Here, \(\vec{{I}_{p}^{\left(t\right)}}\) are the 6 numbers corresponding to the measured intensities for the tth sample from the training dataset, \({C}_{k}^{\left(t\right)}\) are the retrieved mode weights corresponding to the tth sample image, and \({{{\mathbf{\Xi }}}}\) is determined for the current basis \({\Psi }_{k}\left(r,{x}_{0},{y}_{0}\right)\) using Eqs. 6, 10, and 13–14.

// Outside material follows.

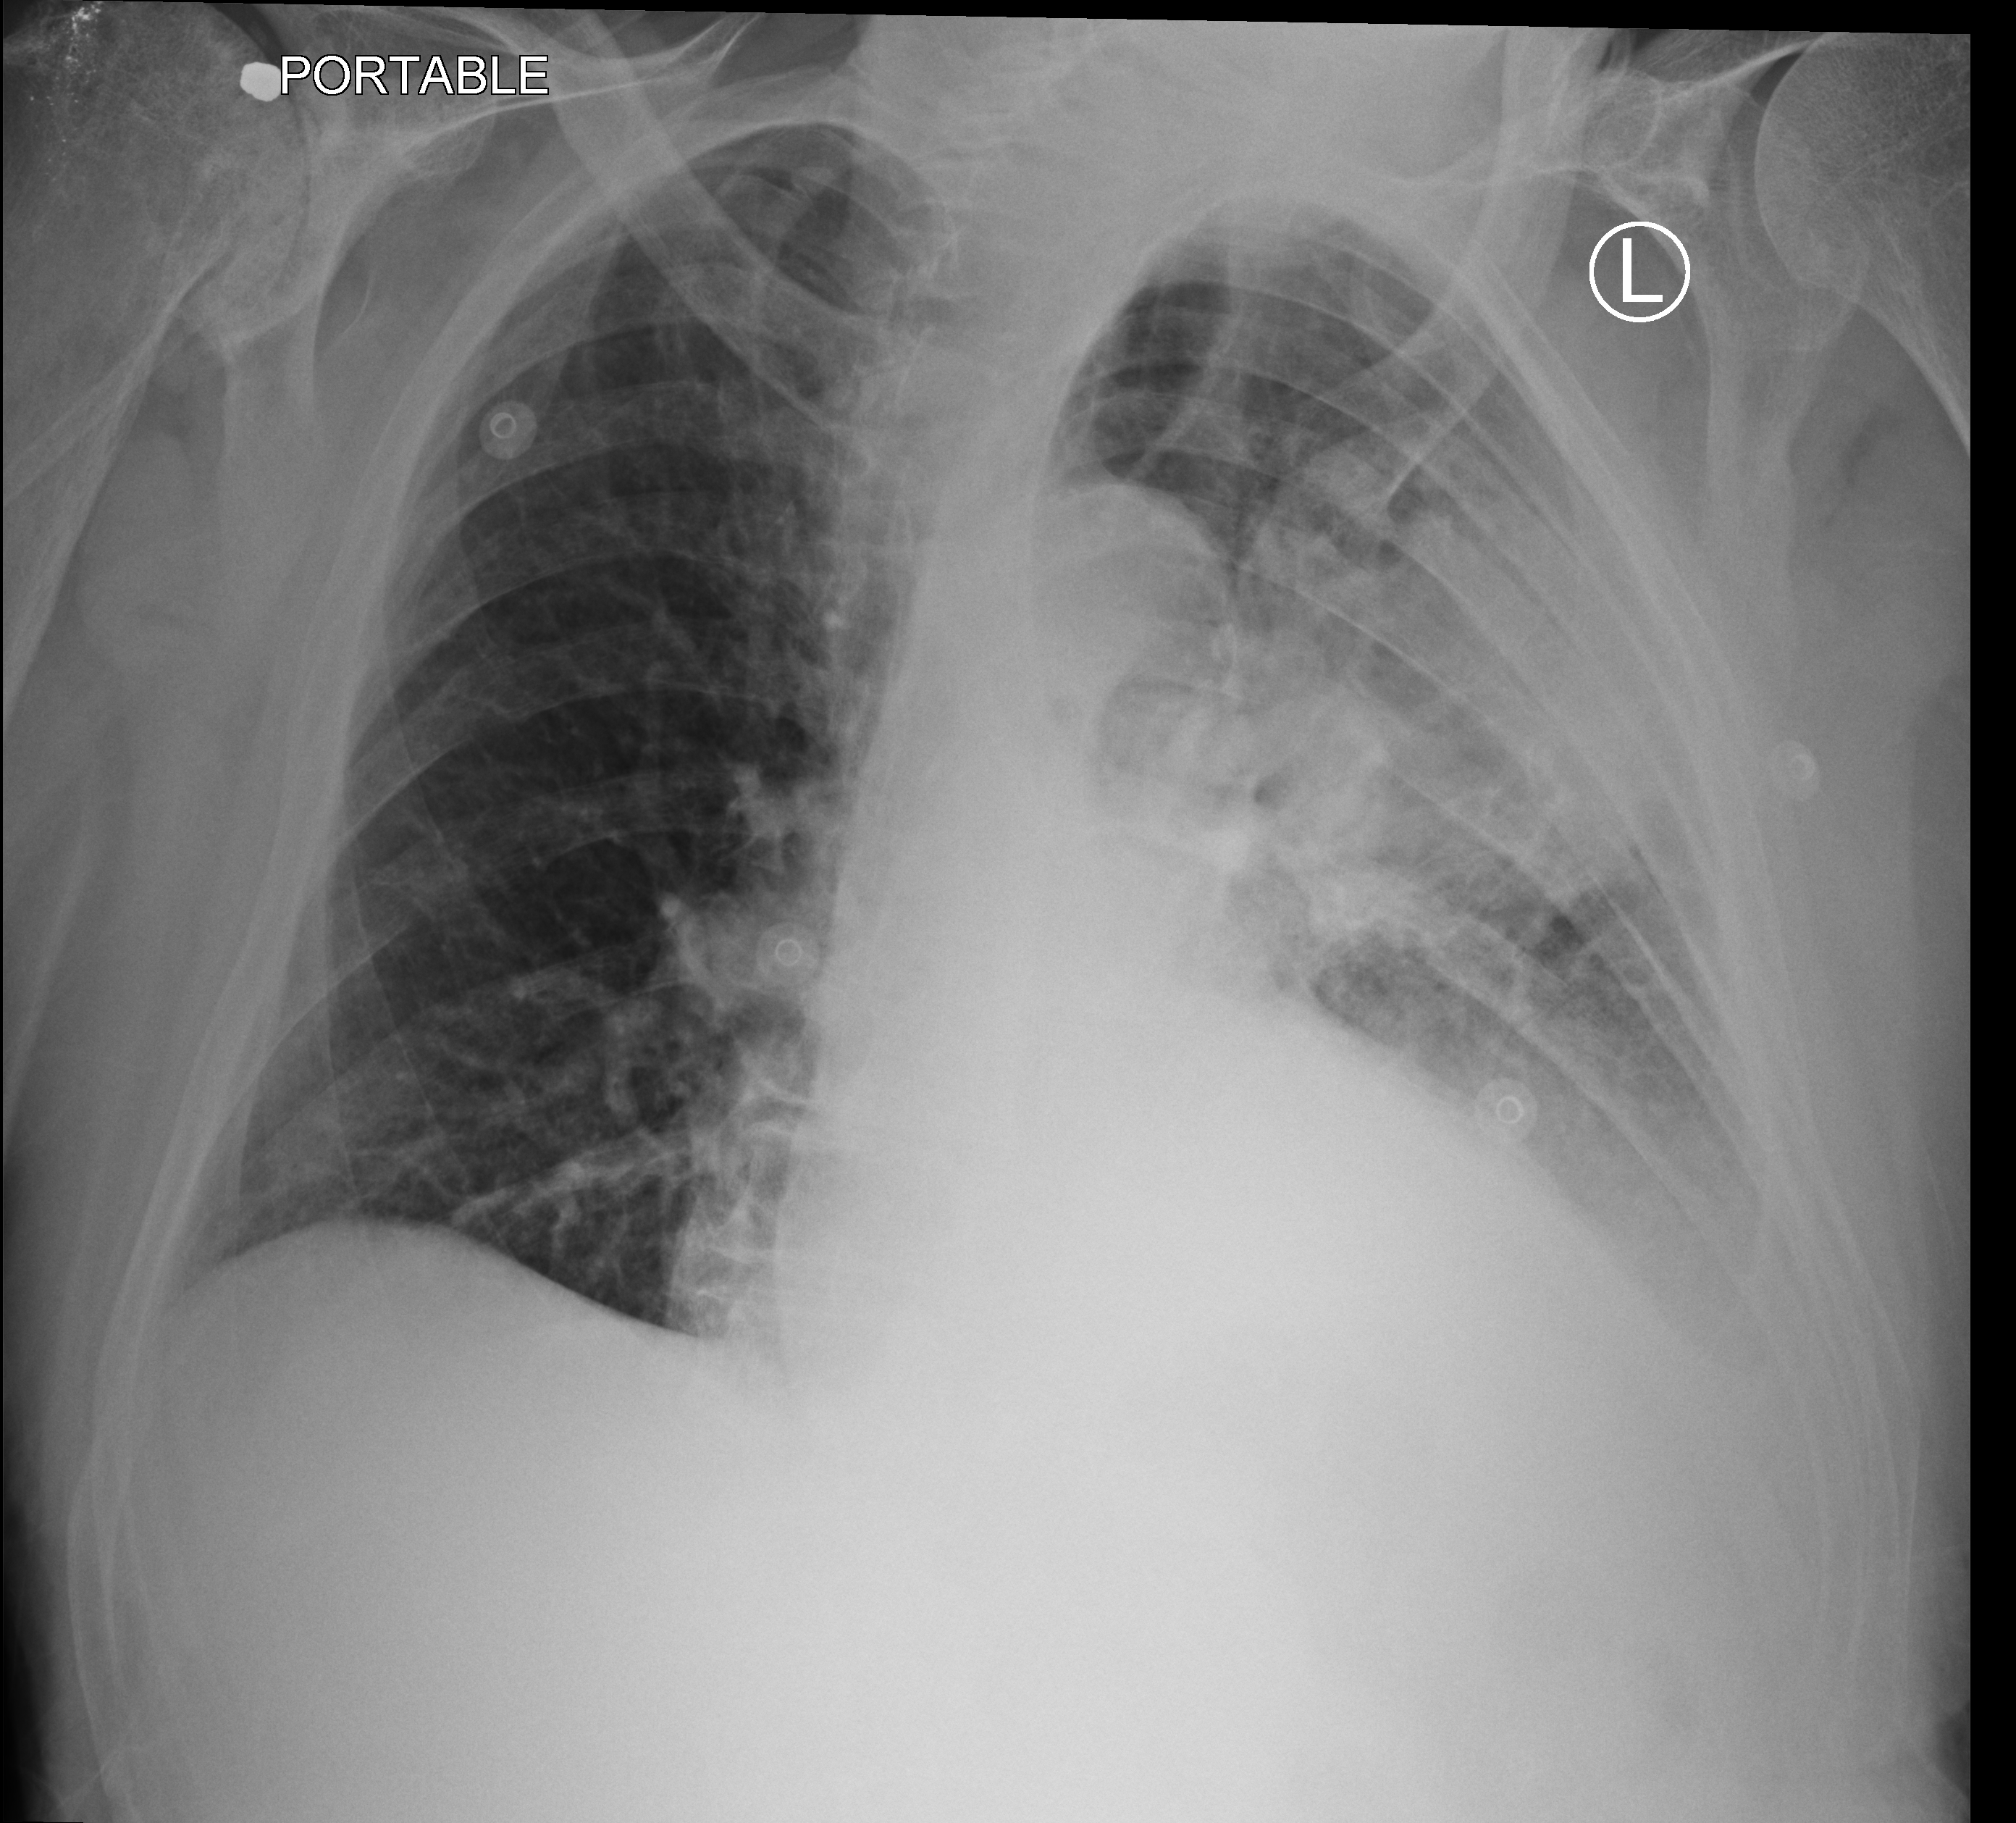
Bedside chest radiograph (computed radiography), anteroposterior (AP) projection. Male patient hospitalised with COVID-19, age 75–90 years.
Admission-level facts for this patient (not findings on this image; timing relative to this image not recorded):
- smoking status (admission record): former
- mechanically ventilated during this hospital stay: no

We find such a set of parameters (\(r\), \({x}_{0}\), \({y}_{0}\)) of basis \({\Psi }_{k}\) that when we apply the mode decomposition procedure to the training dataset, the average correlation distance between the measured and retrieved intensity distributions across the entire training dataset is minimized. Therefore, we minimize the average error on the training dataset. It should be emphasized that the basis \({\Psi }_{k}\) is the same for all the measured samples.

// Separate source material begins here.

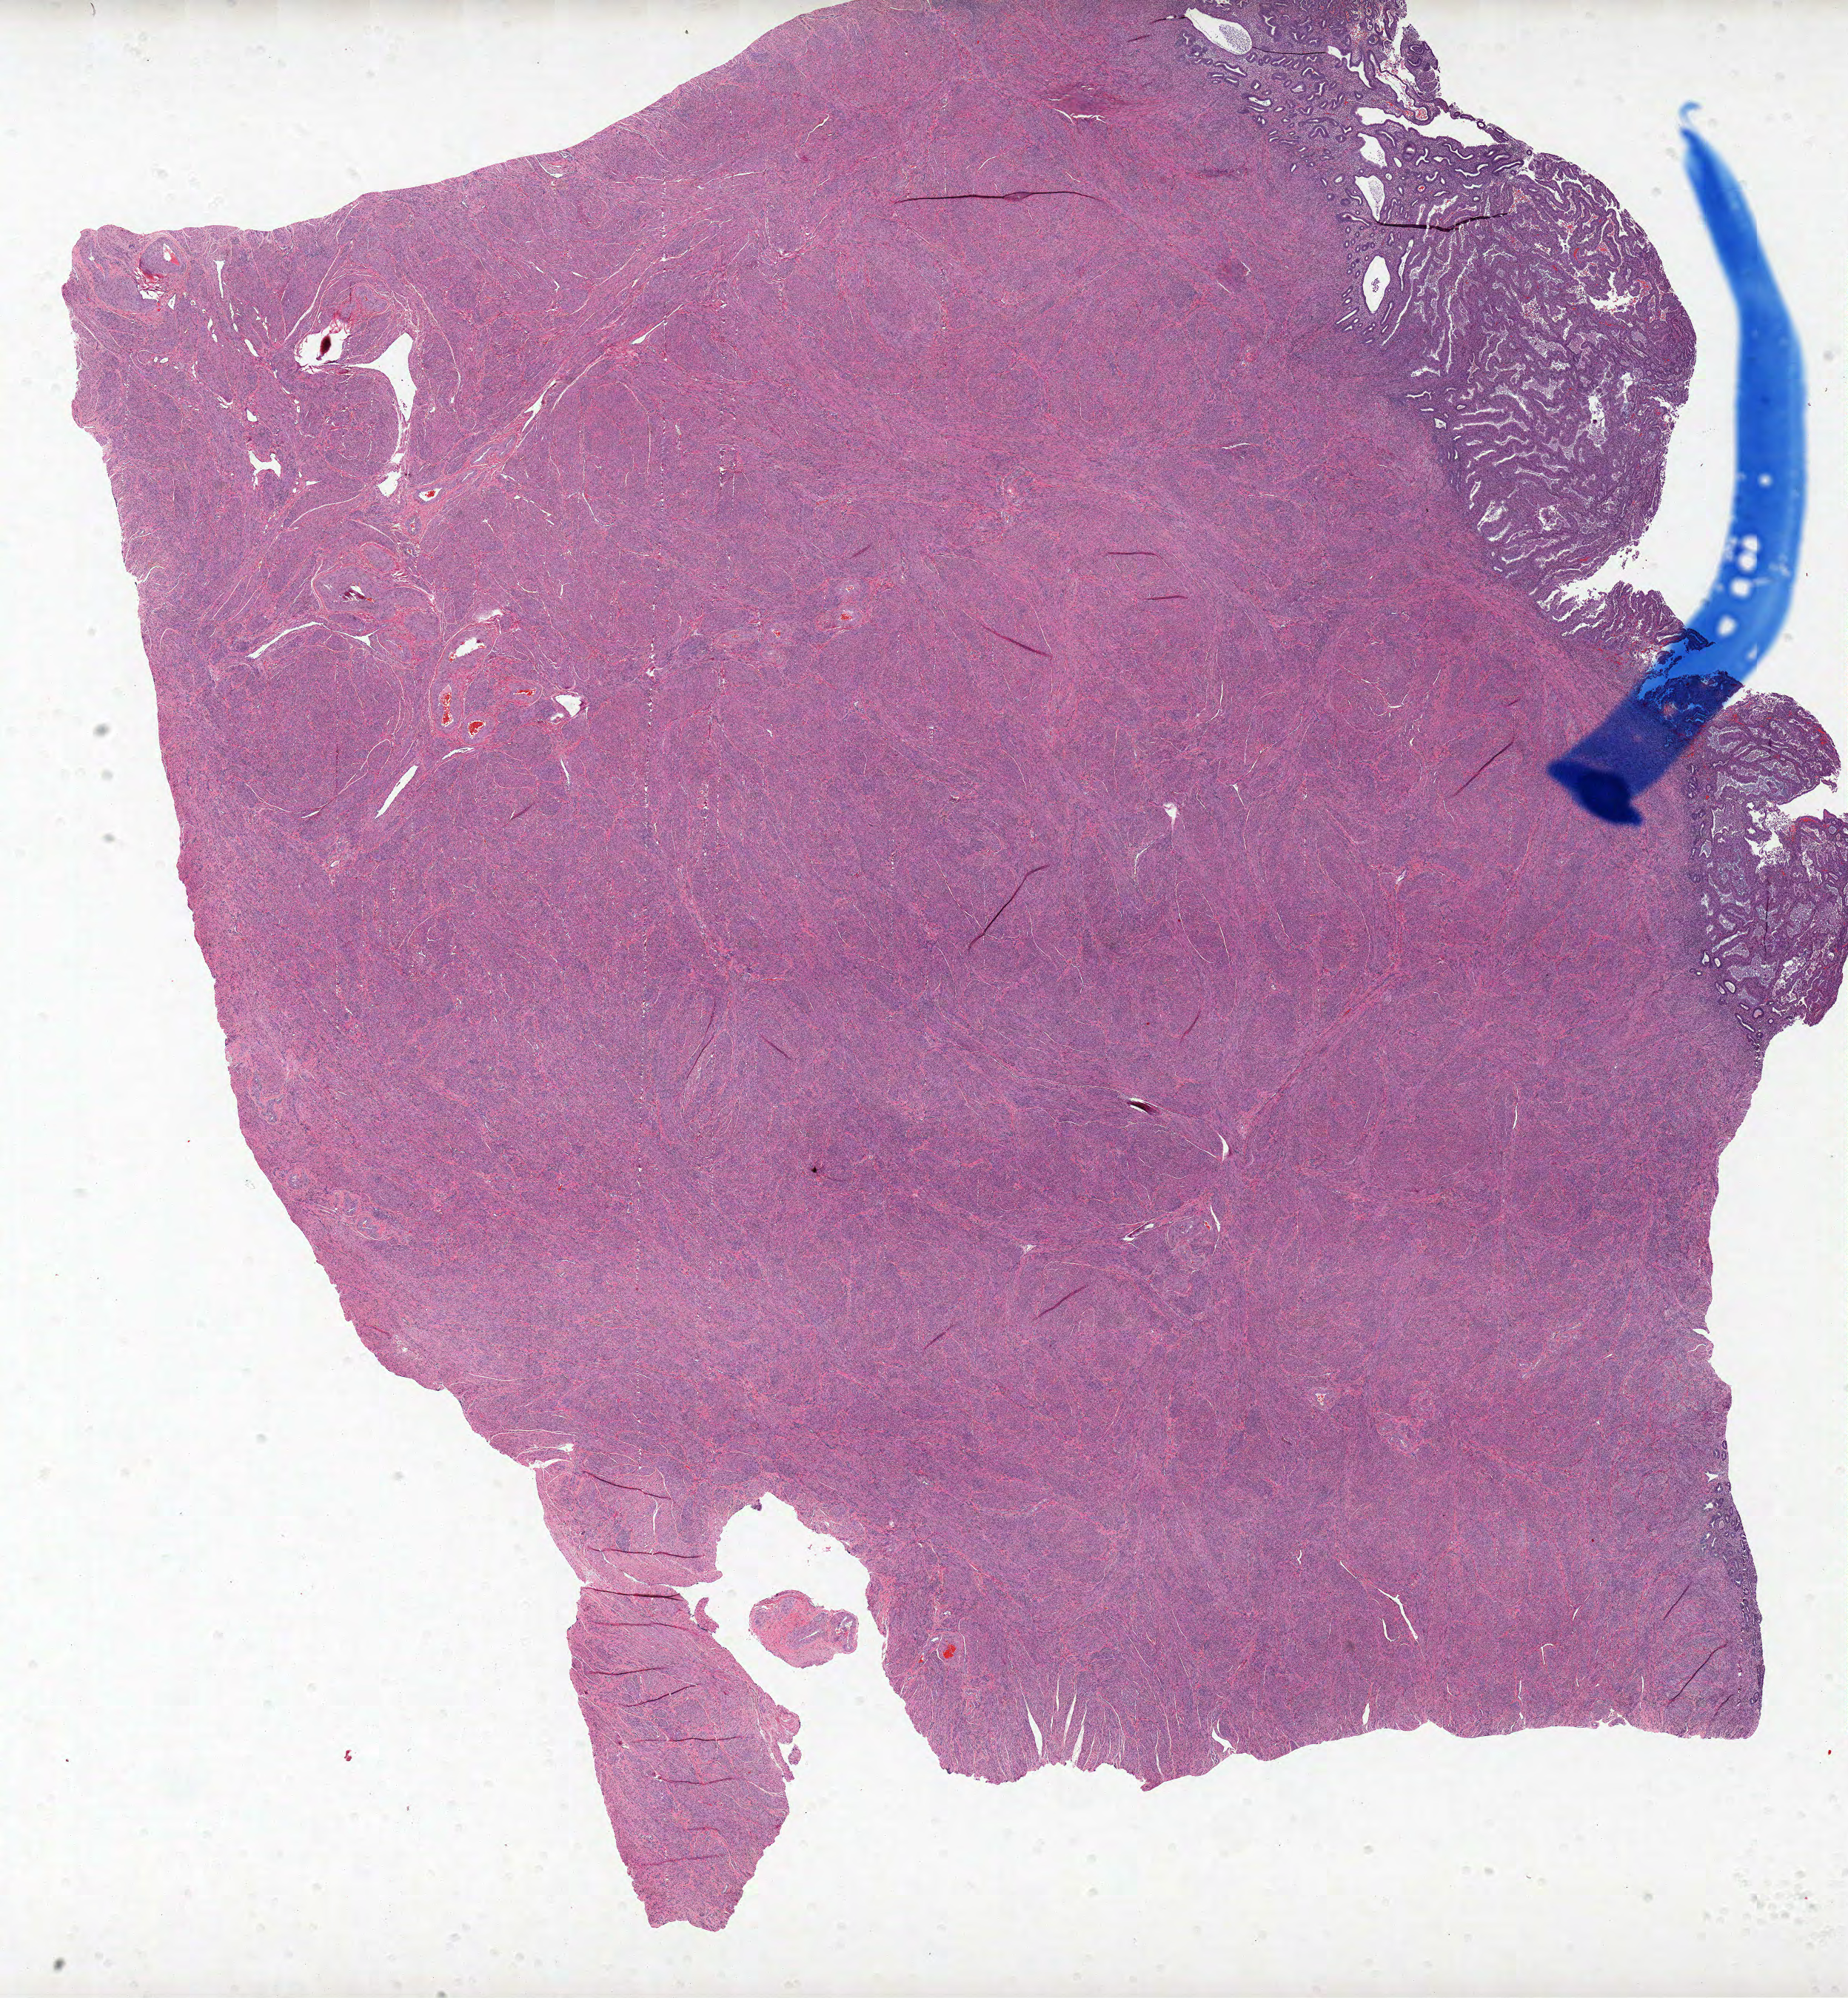
Whole-slide histology image, H&E-stained, low-resolution overview of the scanned area, about 19.9 x 21.5 mm (acquisition: 20x scan), formalin-fixed paraffin-embedded (FFPE) diagnostic section, sample: primary tumour, uterus. Patient: female, age at initial diagnosis 54 years. Histologic grade: G1 (well differentiated).
• diagnosis: Endometrioid adenocarcinoma, NOS (endometrium)
• FIGO stage: IA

Figure 10 shows how the log₁₀ of the training and testing correlation distances \(d\) vary across the datasets. These two parts were not significantly different, even though the test part was not used for the basis determination. Therefore, we conclude that we properly identified the basis functions for our experimental setup.

Fig. 10: Correlation distances across datasets.

Correlation distances on a log10 scale for training and testing data samples.

Some of the experimental samples with retrieved intensity distributions are shown in Fig. 11. The positions of the “sensors” (i.e., the pixels used as sparse sensors) are depicted in pink.

Fig. 11: Experimental reconstructions from sparse sampling.

Some of the measured samples with the positions of the intensity pixels used for mode decomposition (a), corresponding retrieved intensity distributions using the decomposed complex-valued mode weights \({C}_{k}\), Eq. 2 and the determined basis of eigenmodes \({\Psi }_{k}\left(r,{x}_{0},{y}_{0}\right)\) (b), the discrepancy between them (lower row) and corresponding correlation distances (c).